The world of analytics is expanding – and the complexity is expanding right along with it. Data is stored in distributed file systems, on clustered server nodes, and on scale-up systems. It may be structured, or unstructured, data. And, applications that access the data can be written to run on physical servers, virtual servers (VMs), or containers. The result is a rapidly growing, complex environment for customers.
IBM’s approach to addressing these customer issues is to provide a new generation of advanced resource-management IBM Spectrum Computing software that supports software-defined infrastructure (SDI). The SDI functionality abstracts the control plane away from the underlying hardware – presenting a more unified view of all resources, and supporting access to data stored by many business units, using different technologies, in different ways.
Faster computing with better data access for these distributed computing environments is the goal of IBM Spectrum Conductor, announced June 2, 2016. IBM Spectrum Conductor’s role is to find the data resources, to enable access the data across platforms and to protect that data as it is gathered and processed. It provides a multi-tenant, converged application and data fabric. A configuration manager and policy-based provisioning are included, to ease management of large, distributed clustered resources. Based on two years of customer input on analytics best practices, the IBM Spectrum Conductor product shows a strong emphasis on performance. This is being done as IBM’s resource-management solutions compete with others built on Apache Mesos and Hadoop YARN for analytics.

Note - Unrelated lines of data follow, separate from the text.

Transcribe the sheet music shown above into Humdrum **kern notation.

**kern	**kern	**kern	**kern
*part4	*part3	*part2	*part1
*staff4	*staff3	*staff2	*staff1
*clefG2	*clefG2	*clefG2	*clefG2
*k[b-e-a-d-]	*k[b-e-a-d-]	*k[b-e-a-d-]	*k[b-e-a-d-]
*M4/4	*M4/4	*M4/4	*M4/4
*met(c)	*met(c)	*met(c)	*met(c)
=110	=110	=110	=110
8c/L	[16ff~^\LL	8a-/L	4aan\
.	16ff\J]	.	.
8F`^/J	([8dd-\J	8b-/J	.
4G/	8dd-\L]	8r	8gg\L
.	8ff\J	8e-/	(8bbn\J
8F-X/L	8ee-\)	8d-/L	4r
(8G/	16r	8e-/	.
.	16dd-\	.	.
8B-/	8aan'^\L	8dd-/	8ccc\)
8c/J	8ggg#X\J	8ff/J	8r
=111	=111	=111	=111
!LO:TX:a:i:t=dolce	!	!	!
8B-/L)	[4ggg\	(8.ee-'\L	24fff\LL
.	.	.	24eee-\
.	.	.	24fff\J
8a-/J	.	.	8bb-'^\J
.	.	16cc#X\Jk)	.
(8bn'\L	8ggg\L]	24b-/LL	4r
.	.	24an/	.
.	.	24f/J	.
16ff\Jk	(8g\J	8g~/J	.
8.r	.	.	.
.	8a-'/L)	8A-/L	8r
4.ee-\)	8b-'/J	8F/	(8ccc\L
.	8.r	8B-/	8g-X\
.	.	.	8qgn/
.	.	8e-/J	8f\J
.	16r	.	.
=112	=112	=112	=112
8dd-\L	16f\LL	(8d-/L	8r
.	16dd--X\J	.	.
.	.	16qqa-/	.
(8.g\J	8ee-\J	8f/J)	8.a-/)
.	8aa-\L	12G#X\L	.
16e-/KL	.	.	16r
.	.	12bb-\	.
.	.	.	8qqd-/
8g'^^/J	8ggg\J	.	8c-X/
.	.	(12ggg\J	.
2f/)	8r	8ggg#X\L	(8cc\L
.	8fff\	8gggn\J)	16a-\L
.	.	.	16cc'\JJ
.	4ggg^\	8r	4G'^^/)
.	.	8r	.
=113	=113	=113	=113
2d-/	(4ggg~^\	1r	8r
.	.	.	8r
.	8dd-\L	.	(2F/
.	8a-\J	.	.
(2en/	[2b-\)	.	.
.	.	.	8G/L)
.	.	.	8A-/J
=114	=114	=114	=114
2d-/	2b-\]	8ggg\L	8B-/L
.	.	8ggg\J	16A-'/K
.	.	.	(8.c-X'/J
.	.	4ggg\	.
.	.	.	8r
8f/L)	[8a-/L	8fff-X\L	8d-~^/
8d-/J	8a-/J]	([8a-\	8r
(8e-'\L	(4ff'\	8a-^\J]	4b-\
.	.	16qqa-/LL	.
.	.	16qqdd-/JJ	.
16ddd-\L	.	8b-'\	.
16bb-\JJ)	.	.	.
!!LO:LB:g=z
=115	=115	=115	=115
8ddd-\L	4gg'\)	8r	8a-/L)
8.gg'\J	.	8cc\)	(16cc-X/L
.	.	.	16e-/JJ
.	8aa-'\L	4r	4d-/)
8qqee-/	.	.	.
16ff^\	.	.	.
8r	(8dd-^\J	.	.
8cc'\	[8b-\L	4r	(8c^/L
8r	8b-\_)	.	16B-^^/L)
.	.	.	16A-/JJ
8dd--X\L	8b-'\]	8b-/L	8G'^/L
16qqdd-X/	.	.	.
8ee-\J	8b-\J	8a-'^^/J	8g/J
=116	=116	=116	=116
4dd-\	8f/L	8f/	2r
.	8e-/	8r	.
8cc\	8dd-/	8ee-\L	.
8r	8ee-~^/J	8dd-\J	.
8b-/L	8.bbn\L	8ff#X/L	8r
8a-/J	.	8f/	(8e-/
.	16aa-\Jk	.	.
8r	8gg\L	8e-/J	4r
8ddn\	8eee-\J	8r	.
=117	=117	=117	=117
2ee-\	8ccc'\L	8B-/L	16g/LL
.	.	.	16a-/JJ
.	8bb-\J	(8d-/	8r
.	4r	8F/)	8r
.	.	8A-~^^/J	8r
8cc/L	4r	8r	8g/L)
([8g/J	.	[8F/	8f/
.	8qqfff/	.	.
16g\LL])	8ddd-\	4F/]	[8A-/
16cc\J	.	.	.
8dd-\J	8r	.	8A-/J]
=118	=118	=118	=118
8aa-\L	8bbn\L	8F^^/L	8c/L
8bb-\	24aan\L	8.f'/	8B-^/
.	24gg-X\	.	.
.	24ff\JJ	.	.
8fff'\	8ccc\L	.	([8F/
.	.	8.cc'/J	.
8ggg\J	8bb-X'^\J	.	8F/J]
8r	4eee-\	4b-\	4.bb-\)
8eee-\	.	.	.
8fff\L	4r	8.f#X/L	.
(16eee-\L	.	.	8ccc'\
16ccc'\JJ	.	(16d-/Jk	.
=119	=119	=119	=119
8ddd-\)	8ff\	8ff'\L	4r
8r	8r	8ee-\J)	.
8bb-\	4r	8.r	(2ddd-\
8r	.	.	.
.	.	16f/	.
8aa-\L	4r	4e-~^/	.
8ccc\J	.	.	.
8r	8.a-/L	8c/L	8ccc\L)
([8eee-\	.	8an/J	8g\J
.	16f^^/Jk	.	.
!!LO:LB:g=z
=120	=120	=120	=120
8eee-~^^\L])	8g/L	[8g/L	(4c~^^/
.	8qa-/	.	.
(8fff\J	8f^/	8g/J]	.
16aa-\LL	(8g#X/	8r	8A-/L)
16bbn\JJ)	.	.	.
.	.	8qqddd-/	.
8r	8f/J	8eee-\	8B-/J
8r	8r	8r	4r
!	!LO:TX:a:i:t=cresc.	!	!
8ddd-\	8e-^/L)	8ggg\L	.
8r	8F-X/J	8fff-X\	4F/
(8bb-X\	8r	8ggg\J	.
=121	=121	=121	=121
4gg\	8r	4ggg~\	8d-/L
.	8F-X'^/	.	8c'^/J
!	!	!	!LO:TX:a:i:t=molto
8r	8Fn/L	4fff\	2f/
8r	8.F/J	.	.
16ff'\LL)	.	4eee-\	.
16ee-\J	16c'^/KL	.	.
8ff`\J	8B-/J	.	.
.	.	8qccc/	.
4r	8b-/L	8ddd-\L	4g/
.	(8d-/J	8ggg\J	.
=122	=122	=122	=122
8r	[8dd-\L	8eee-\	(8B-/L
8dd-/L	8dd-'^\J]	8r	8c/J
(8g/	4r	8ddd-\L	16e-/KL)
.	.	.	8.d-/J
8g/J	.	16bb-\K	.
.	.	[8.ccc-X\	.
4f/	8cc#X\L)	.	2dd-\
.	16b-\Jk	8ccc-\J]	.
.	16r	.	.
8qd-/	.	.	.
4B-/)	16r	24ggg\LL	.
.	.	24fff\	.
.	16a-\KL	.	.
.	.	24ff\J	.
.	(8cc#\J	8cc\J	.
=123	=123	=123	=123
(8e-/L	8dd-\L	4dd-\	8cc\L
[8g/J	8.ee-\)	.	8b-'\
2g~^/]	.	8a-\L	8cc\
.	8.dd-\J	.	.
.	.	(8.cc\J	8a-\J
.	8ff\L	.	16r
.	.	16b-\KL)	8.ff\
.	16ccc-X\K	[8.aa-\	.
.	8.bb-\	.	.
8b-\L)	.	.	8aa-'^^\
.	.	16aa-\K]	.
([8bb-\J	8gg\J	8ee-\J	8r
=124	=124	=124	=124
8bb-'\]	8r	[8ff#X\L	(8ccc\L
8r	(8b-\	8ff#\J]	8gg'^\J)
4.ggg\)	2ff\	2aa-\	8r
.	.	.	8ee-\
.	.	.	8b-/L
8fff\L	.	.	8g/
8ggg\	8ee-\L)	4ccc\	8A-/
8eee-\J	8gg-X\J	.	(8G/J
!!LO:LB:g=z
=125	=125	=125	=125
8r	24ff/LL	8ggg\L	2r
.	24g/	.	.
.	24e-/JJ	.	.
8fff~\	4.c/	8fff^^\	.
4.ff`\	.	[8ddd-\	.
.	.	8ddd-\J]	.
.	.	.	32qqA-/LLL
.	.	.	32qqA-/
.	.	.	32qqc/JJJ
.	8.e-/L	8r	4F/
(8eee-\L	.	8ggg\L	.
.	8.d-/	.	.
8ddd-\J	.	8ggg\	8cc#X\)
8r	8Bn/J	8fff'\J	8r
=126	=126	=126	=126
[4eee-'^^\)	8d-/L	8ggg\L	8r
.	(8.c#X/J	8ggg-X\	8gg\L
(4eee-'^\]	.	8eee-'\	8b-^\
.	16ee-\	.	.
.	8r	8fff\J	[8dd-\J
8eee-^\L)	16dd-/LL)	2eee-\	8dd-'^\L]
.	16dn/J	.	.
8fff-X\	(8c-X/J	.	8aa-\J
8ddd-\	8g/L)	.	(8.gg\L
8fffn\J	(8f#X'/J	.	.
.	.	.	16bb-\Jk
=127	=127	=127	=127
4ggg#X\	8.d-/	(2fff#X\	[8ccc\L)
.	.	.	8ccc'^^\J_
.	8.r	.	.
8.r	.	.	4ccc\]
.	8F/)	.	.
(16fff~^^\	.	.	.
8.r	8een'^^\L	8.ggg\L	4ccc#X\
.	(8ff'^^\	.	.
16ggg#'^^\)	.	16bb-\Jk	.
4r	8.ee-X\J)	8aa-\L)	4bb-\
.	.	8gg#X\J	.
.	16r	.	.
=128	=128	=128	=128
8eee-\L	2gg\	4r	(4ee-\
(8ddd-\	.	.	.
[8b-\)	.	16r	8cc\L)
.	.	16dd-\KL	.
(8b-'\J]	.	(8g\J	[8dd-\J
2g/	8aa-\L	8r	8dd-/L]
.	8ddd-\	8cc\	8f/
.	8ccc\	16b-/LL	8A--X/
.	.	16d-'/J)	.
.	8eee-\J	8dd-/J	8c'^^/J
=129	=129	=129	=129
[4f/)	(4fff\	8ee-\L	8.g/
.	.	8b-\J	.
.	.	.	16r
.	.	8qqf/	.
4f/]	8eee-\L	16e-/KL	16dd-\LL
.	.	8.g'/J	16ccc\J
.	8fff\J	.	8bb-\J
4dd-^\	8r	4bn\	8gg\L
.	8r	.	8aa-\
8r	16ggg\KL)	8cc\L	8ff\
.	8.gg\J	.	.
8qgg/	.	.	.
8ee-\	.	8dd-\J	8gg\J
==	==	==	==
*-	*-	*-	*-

Looking at this announcement, it is clear that IBM has chosen to focus on performance, optimization and predictable availability as differentiators that will lead analytics customers to evaluate its new IBM Spectrum Conductor product. The focus here is on scale-out computing, in which hundreds of individual server nodes are combined with clustering software to do work that once was done only on large scale-up servers or supercomputers. We expect to see more resource-management announcements in 2016, as IBM enhances the IBM Spectrum product portfolio.

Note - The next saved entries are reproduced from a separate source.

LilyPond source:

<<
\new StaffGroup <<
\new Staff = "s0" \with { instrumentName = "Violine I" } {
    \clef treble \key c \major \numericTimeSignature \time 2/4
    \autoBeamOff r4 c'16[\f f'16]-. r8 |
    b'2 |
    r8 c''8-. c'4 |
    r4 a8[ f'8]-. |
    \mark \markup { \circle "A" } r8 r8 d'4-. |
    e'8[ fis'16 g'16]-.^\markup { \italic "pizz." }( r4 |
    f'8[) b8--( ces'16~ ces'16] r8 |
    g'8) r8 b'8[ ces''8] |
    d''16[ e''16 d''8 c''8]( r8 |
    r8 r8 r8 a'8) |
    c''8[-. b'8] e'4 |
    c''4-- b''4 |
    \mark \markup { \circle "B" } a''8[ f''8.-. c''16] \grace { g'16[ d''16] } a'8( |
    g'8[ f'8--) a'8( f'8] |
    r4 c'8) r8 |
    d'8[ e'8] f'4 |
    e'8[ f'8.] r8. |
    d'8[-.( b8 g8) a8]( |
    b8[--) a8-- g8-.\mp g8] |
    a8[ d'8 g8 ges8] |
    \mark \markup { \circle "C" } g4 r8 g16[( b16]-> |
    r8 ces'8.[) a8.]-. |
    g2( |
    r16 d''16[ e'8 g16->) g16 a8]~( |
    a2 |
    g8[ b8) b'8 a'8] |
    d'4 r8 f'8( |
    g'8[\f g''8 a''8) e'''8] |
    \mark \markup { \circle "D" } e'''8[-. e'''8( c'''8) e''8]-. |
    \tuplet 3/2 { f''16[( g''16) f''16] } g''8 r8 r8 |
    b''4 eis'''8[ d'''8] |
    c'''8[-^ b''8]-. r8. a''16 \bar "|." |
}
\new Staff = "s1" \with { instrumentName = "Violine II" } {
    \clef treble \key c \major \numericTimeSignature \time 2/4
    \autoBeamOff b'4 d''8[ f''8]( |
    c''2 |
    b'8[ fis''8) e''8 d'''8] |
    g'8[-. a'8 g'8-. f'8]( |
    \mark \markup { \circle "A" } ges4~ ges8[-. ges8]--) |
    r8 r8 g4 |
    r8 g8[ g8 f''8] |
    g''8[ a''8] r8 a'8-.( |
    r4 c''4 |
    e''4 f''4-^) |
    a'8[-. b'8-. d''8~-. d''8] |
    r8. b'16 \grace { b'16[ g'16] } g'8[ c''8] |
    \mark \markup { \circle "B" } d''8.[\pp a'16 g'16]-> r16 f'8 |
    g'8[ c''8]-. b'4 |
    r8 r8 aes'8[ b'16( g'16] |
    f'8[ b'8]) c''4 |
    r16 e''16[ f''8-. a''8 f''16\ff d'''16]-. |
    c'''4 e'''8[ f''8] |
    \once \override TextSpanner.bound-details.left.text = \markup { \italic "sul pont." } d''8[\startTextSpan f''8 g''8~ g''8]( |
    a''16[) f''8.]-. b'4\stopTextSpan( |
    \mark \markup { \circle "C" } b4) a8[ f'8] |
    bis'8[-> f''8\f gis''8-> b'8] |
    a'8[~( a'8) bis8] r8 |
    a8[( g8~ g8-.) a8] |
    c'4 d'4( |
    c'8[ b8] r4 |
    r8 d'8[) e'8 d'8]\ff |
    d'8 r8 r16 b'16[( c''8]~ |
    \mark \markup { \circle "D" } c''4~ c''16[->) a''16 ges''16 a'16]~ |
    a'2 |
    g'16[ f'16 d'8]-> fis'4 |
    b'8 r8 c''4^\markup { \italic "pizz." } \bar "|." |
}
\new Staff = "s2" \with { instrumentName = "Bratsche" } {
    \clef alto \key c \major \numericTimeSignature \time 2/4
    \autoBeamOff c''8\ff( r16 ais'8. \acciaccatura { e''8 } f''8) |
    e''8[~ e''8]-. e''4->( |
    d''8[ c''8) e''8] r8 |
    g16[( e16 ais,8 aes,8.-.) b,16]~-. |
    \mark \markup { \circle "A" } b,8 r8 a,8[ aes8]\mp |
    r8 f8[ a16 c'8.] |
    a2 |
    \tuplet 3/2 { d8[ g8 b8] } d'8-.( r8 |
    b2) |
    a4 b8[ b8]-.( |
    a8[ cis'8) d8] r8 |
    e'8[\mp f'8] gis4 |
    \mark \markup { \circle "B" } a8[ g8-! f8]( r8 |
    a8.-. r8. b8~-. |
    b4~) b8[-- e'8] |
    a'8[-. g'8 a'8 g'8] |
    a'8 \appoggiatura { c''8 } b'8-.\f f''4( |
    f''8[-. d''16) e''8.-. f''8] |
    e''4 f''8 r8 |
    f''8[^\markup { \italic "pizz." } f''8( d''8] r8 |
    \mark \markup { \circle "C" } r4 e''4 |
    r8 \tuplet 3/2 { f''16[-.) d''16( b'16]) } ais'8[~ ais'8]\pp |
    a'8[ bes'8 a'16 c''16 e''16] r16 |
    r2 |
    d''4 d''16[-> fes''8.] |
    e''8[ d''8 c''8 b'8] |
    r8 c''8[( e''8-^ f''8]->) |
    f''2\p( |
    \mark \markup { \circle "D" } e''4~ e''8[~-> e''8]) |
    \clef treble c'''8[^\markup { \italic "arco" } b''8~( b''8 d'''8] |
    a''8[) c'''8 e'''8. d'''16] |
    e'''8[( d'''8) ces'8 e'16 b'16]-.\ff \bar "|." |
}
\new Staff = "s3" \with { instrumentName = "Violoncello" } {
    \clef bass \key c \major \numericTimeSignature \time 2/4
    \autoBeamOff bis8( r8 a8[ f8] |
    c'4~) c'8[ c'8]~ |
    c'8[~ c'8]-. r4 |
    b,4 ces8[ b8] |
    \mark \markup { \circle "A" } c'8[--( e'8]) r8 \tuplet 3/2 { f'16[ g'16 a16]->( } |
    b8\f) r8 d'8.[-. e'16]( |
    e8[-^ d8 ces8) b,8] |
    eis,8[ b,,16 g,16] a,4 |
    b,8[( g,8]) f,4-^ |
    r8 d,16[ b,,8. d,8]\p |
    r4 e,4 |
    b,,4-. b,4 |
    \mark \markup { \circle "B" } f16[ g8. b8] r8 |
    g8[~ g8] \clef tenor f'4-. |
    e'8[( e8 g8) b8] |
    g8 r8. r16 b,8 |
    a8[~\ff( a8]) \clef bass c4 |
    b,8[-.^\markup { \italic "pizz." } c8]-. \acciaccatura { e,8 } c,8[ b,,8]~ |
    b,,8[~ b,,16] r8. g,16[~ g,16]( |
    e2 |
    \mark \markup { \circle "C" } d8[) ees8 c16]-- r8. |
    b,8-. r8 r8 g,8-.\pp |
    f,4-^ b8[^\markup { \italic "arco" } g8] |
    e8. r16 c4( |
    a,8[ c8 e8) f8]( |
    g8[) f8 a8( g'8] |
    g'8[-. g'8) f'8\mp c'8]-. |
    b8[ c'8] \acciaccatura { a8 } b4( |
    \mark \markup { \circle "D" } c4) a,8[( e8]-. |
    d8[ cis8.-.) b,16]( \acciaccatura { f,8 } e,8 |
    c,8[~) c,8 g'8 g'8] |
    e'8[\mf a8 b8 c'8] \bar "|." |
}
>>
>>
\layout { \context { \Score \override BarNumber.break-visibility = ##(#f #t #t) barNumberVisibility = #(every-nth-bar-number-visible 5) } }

Supporting SPARK, Open Source, and Non-SQL Databases
Open-source is a powerful force, as customers build out scale-out distributed storage for cloud and analytics. It’s clear from this announcement that IBM recognizes it must tap the momentum shown by Apache Spark in real-time analytics, because Spark leverages in-memory data for faster processing of large data volumes. In this offering, IBM will have a version of IBM Spectrum Conductor that supports Spark for analytics. The same customer sets often leverage NoSQL databases, such as Cassandra and MongoDB, in scale-out clusters.
It’s worth saying here that we have seen interest in Spark increasing in the open-source community, including frequent mentions at the OpenStack conference in Austin, Texas, in April, 2016. Driving interest in Spark are its use of in-memory data, and its deployment for real-time analytics for Internet of Things (IoT) and health-care decision-making.
Extending the IBM Spectrum LSF Customer Base
At the same time, IBM extended the functionality of IBM Spectrum LSF, which identifies and schedules work across high-performance computing (HPC) clusters supporting research and product design. Among target market segments: genome sequencing, car design, and market simulations. These customers now see that HPC results can be combined with other data to yield more inclusive analysis for the overall business. That tracks with the way that analytics has moved into wider views of data, and metadata, throughout a corporation, organization or government agency.
IBM Spectrum LSF, building on the Platform Computing LSF product that IBM acquired in 2012, supports sharing of storage resources across data center tiers – and workload scheduling. Now, IBM is providing faster processing, faster I/O – and reduced “wait” times between scheduled tasks. We view this as a logical and pragmatic step that addresses increased demand for timely data analytics driving business decisions.
The analytics market is changing, with support for larger data-stores, the open-source ecosystem and OpenStack – and improved access to extremely diverse data resources. Another driver for this increased demand is hybrid computing, linking on-prem and off-prem computing. By optimizing rapid access to data resources in this complex environment, IBM Spectrum Conductor addresses many of the IT issues faced by customers building multiple scale-out clusters for advanced analytics.